Render all the records below as a Markdown table with the columns Row and Catalog Line, giving each line its own numbered row and skipping any blank lines. Leave the pictures out.

● Listing

--------------------

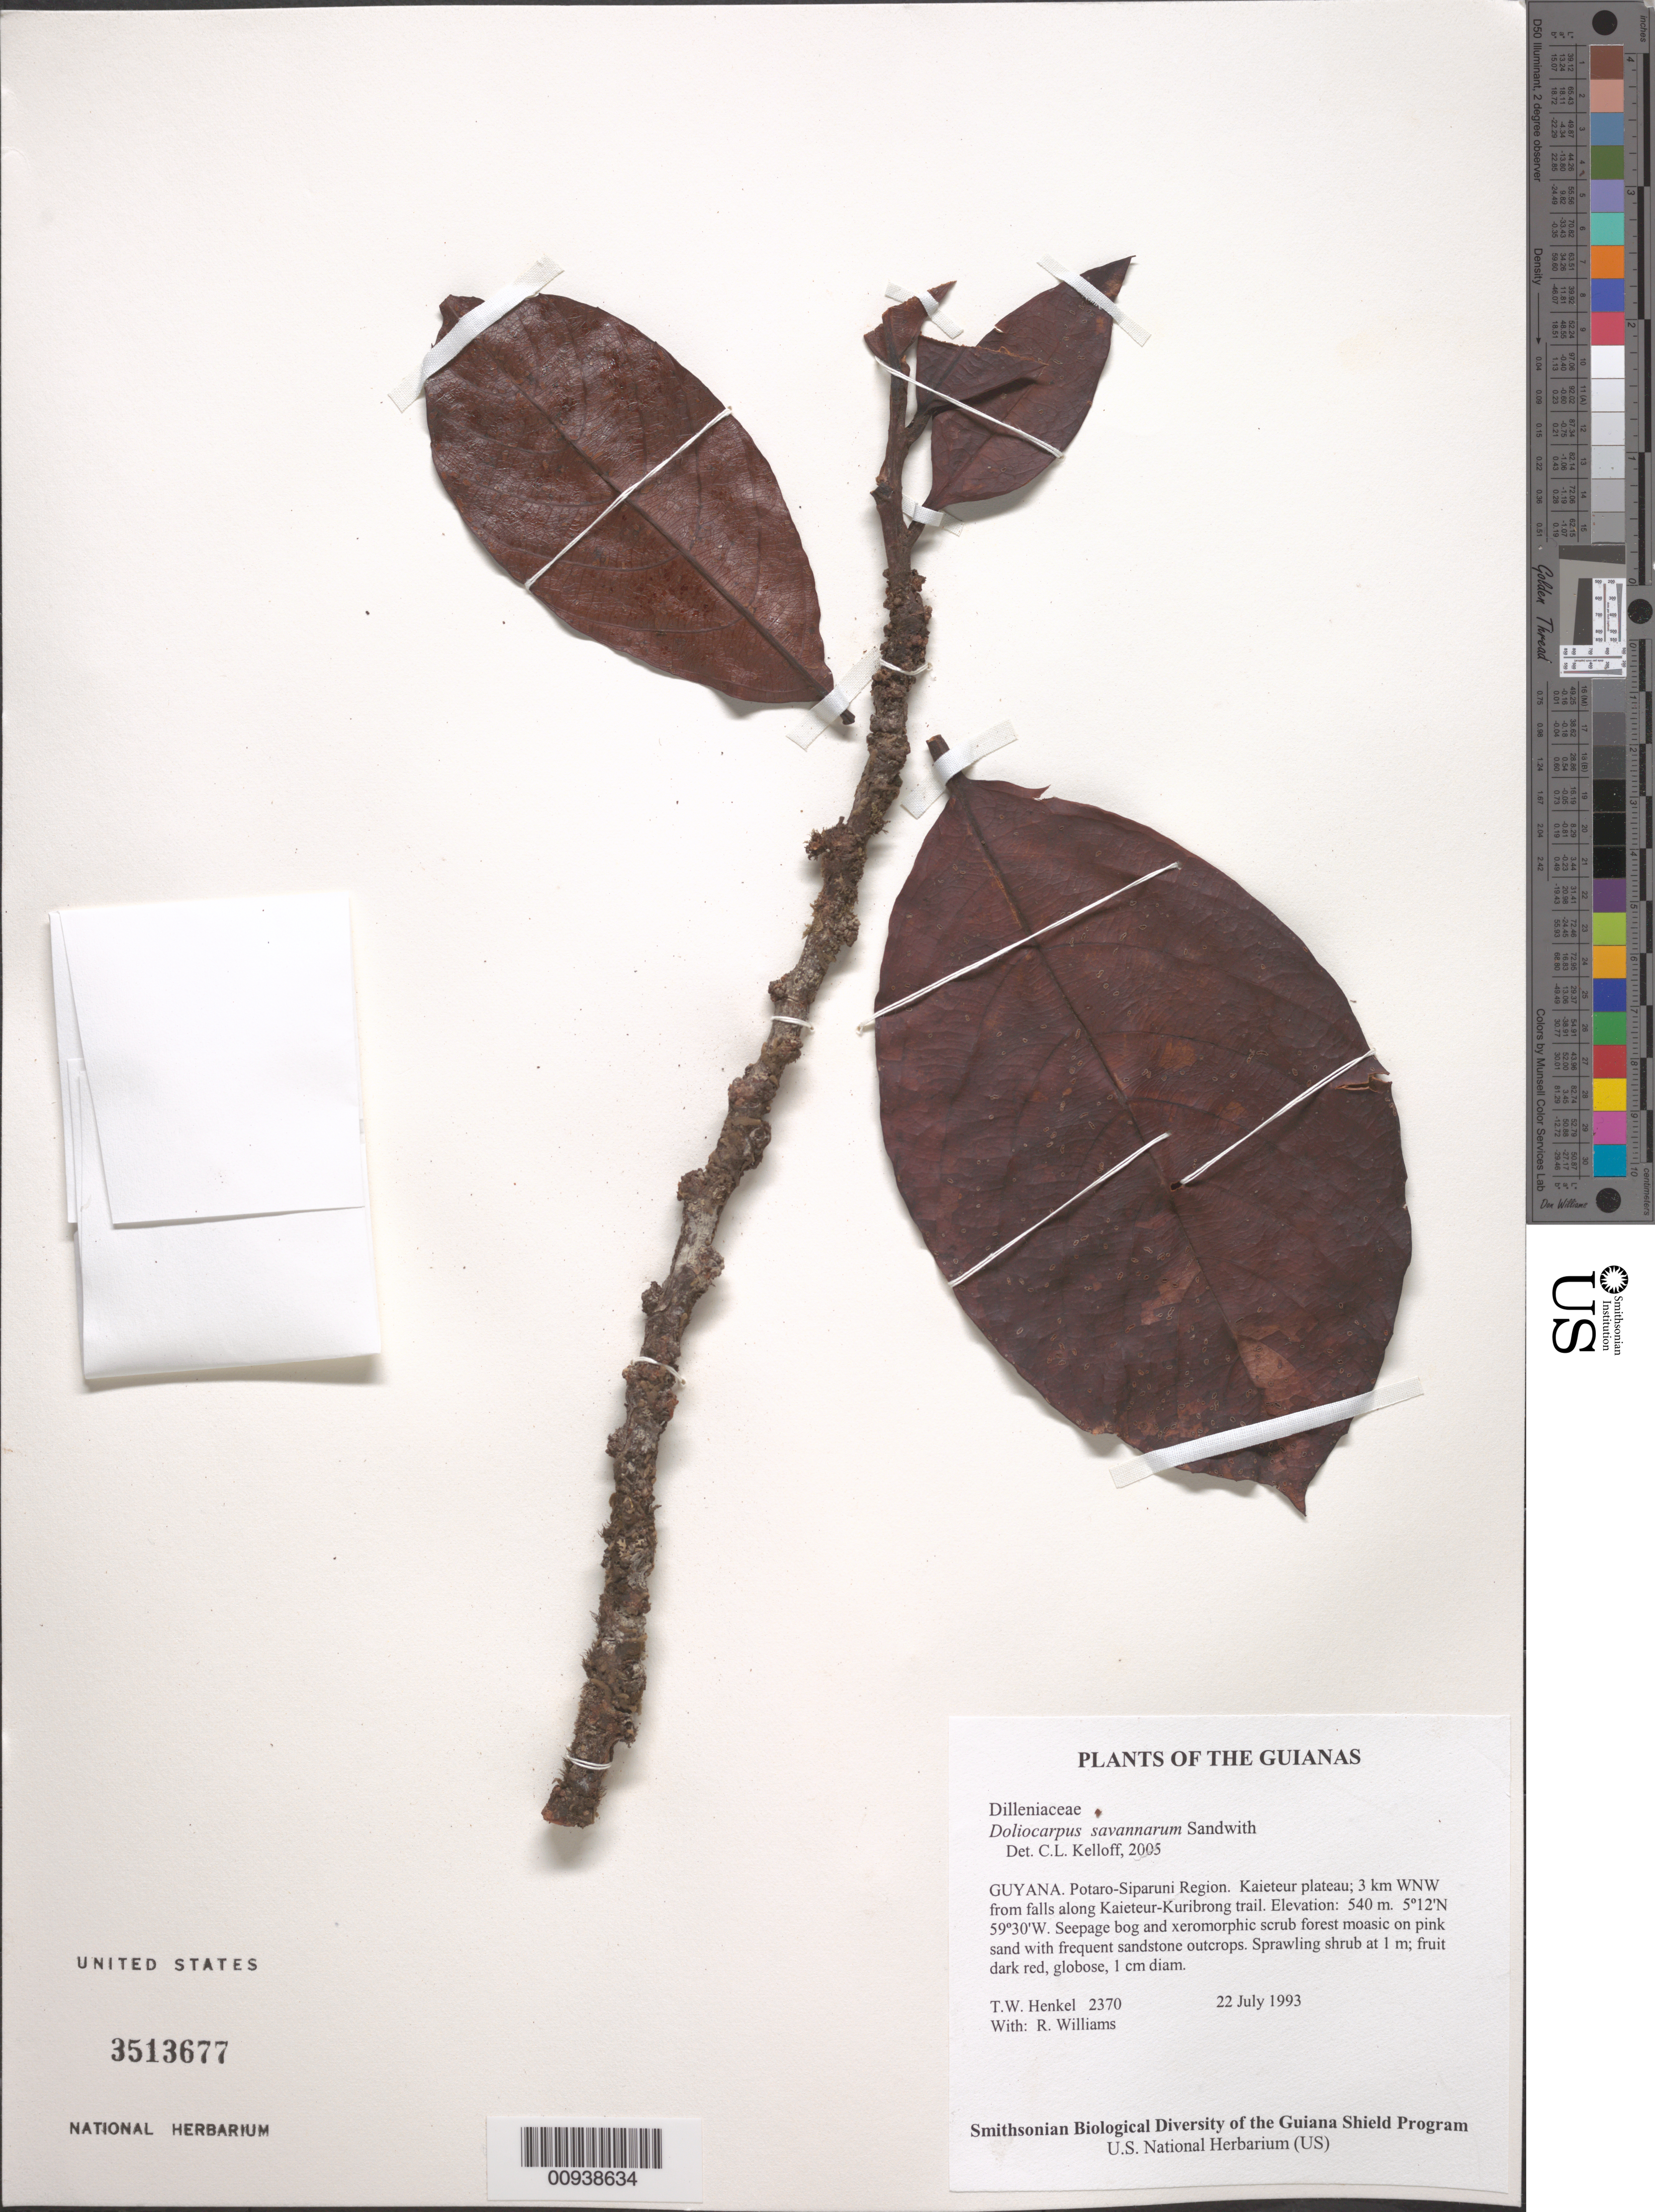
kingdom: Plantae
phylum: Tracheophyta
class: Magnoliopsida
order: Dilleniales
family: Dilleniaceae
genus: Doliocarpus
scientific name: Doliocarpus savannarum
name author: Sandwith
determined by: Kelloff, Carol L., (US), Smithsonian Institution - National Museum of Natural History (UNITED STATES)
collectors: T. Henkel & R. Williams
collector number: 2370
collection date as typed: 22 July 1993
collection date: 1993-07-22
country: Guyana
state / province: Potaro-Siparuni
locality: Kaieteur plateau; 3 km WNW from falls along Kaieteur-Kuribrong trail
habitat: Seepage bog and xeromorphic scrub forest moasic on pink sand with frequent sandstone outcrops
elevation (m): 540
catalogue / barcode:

--------------------

● Task result
| Row | Catalog Line |
|---|---|
| 1 | kingdom: Plantae |
| 2 | phylum: Tracheophyta |
| 3 | class: Magnoliopsida |
| 4 | order: Dilleniales |
| 5 | family: Dilleniaceae |
| 6 | genus: Doliocarpus |
| 7 | scientific name: Doliocarpus savannarum |
| 8 | name author: Sandwith |
| 9 | determined by: Kelloff, Carol L., (US), Smithsonian Institution - National Museum of Natural History (UNITED STATES) |
| 10 | collectors: T. Henkel & R. Williams |
| 11 | collector number: 2370 |
| 12 | collection date as typed: 22 July 1993 |
| 13 | collection date: 1993-07-22 |
| 14 | country: Guyana |
| 15 | state / province: Potaro-Siparuni |
| 16 | locality: Kaieteur plateau; 3 km WNW from falls along Kaieteur-Kuribrong trail |
| 17 | habitat: Seepage bog and xeromorphic scrub forest moasic on pink sand with frequent sandstone outcrops |
| 18 | elevation (m): 540 |
| 19 | catalogue / barcode: |